Murray became the first player from these shores, since the last time anyone cared to look it up, to get through to the semi-finals of the clay court tournament in Rome. The tournament is due to be won by Rafael Nadal.
Murray has been kept in the dark regarding this for fears that if he failed to attend there would not be enough players for the tournament to go ahead. There is an outside chance that Novak Djokovic will be crowned champion, although not if he plays Murray along the way. Djokovic's camp has just released this statement:
"Novak has tired of beating Andy Murray in tennis matches. The next occasion that Novak is drawn to play Andy, we suggest the contest is decided by who can look the most constipated. This we feel will allow Andy a chance to compete."

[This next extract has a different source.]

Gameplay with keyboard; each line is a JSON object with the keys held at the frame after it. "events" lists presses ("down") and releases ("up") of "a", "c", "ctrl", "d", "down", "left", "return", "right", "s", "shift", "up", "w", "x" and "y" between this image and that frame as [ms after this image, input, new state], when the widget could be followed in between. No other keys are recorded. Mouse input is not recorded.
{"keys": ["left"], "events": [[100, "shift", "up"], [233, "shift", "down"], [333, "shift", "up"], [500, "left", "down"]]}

The ground breaking news of Murray's epic three set match against a German player who had never before made it to the quarter-final stage of a Masters event, in an essentially meaningless competition, was met with poker face ecstasy around SW19.

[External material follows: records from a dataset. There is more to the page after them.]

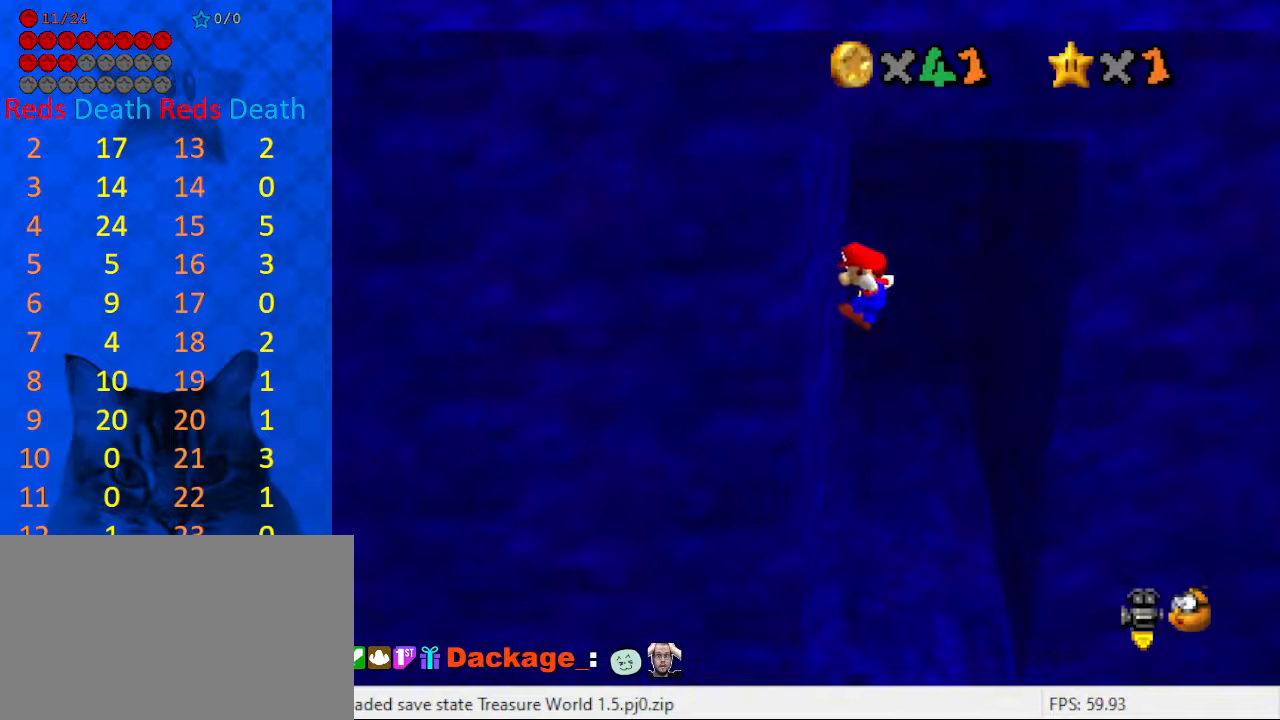
{"keys": ["right"], "events": [[133, "right", "down"], [200, "left", "up"], [200, "shift", "down"], [333, "shift", "up"]]}
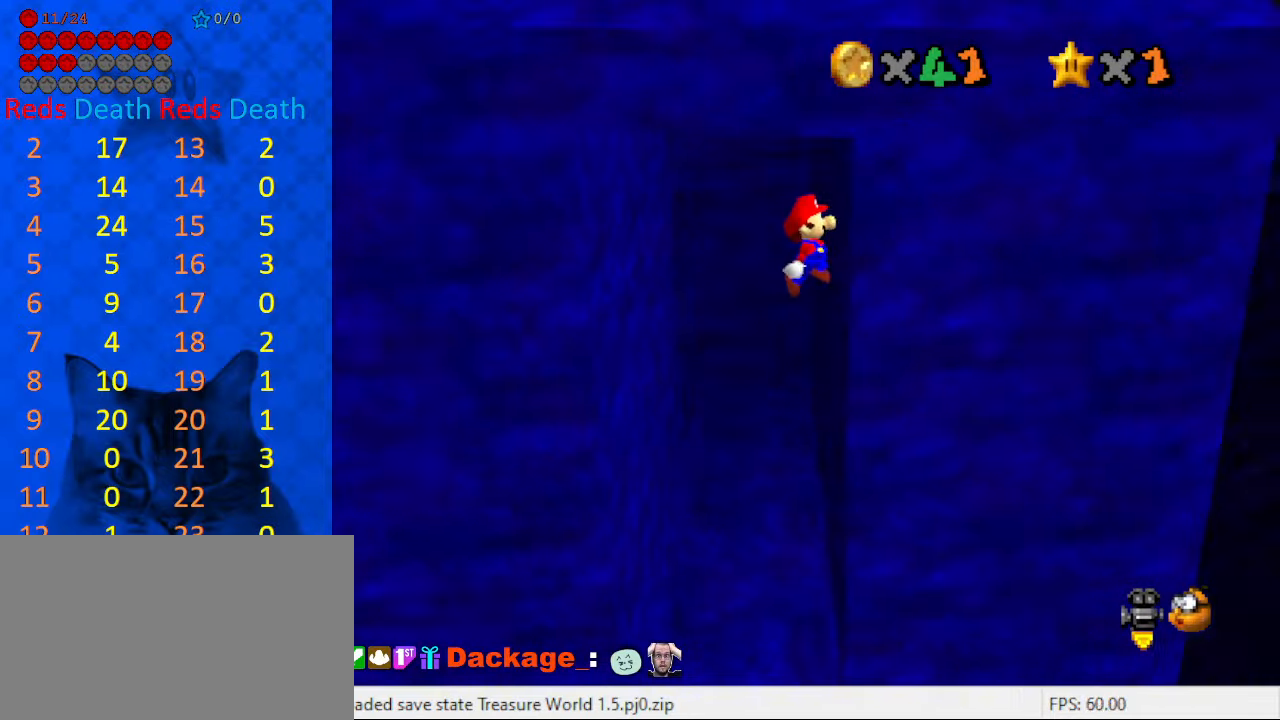
{"keys": [], "events": [[66, "shift", "down"], [100, "right", "up"], [166, "return", "down"], [300, "return", "up"], [400, "shift", "up"]]}
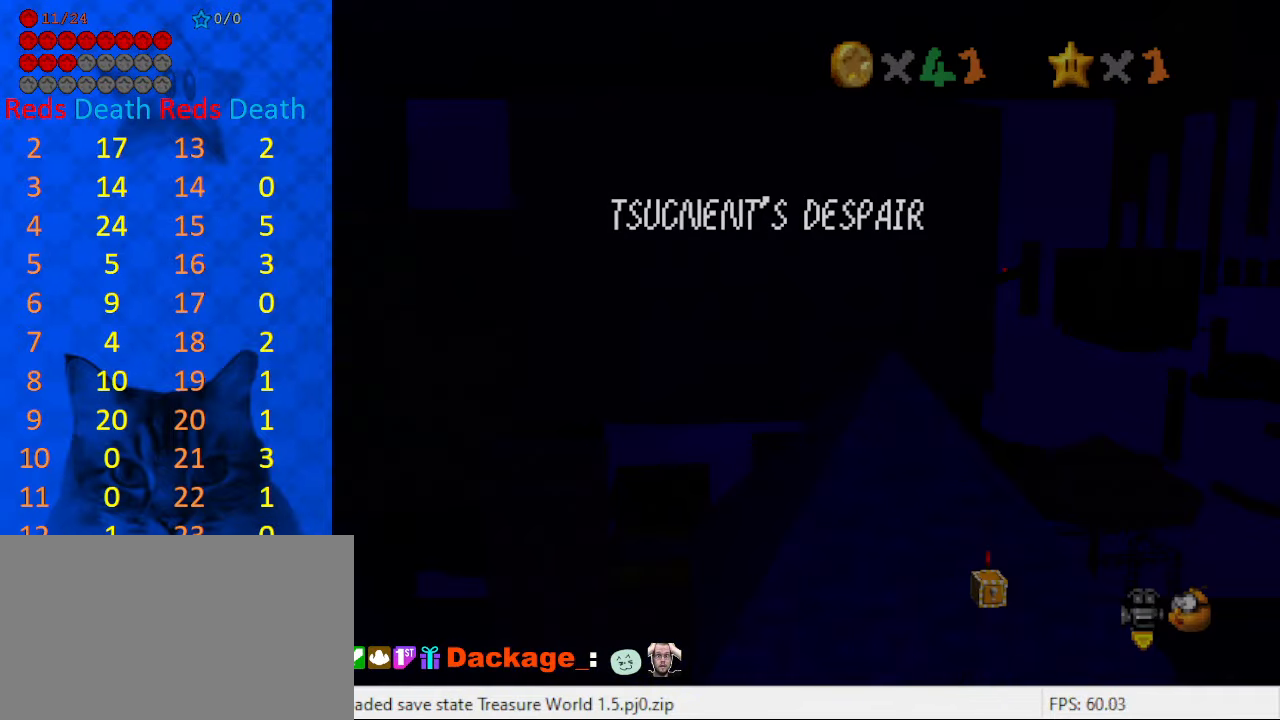
{"keys": ["left", "shift", "up"], "events": [[33, "shift", "down"], [66, "up", "down"], [166, "left", "down"], [300, "left", "up"], [433, "left", "down"]]}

Murray's record breaking achievement has had the bookmakers scrambling to adjust their odds for the upcoming grand slam tournaments.

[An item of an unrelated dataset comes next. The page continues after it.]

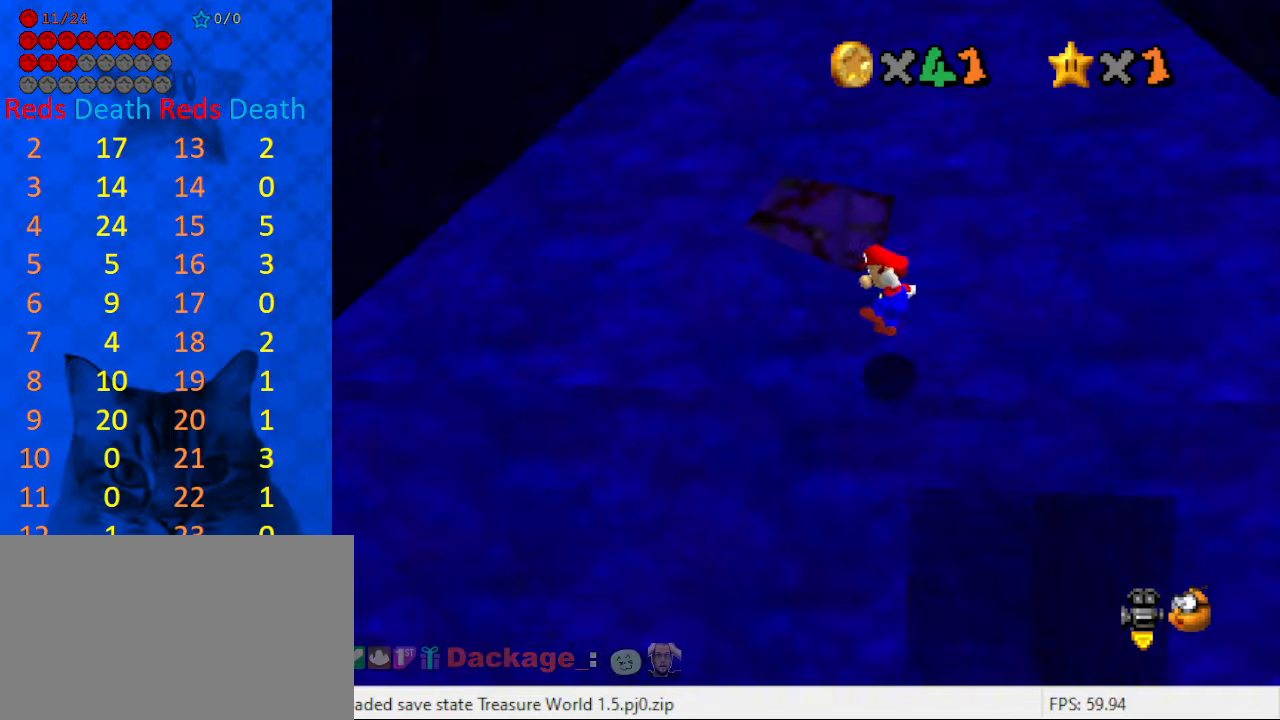
{"keys": ["up"], "events": [[233, "left", "up"], [366, "shift", "up"]]}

Previously at 33/1 to win the French Open Murray now stands at 150 to 1 on, with bookies insisting that Murray is obviously going to break his grand slam duck before taking to the grass courts. However, not everyone in the take-money-from-people-who-are-stupid-enough-to-gamble industry is convinced.
Quizzing the CEO of newly founded bookmakers The Sugar Hill Gathering about Murray's chances of winning Wimbledon, Mr Bill Hill said:
"The British public have been brilliant at backing Andy Murray over recent years whenever Wimbledon comes around. This year though the smart money is on impressive newcomer Gladys Tomas, pictured here carrying her shopping. Gladys is 85 years old, of Albanian origin now residing in Berkshire, and a chronic sufferer of arthritis. She is also currently, as we speak, in multisystem organ failure. The punters feel she has a better chance of surviving until the final of the men's singles at Wimbledon than Andy Murray does."
Murray-mania is gathering pace in anticipation of yet another predictably anticlimactic exit from Wimbledon this summer. Don't leave the strawberries and cream out of the fridge for too long.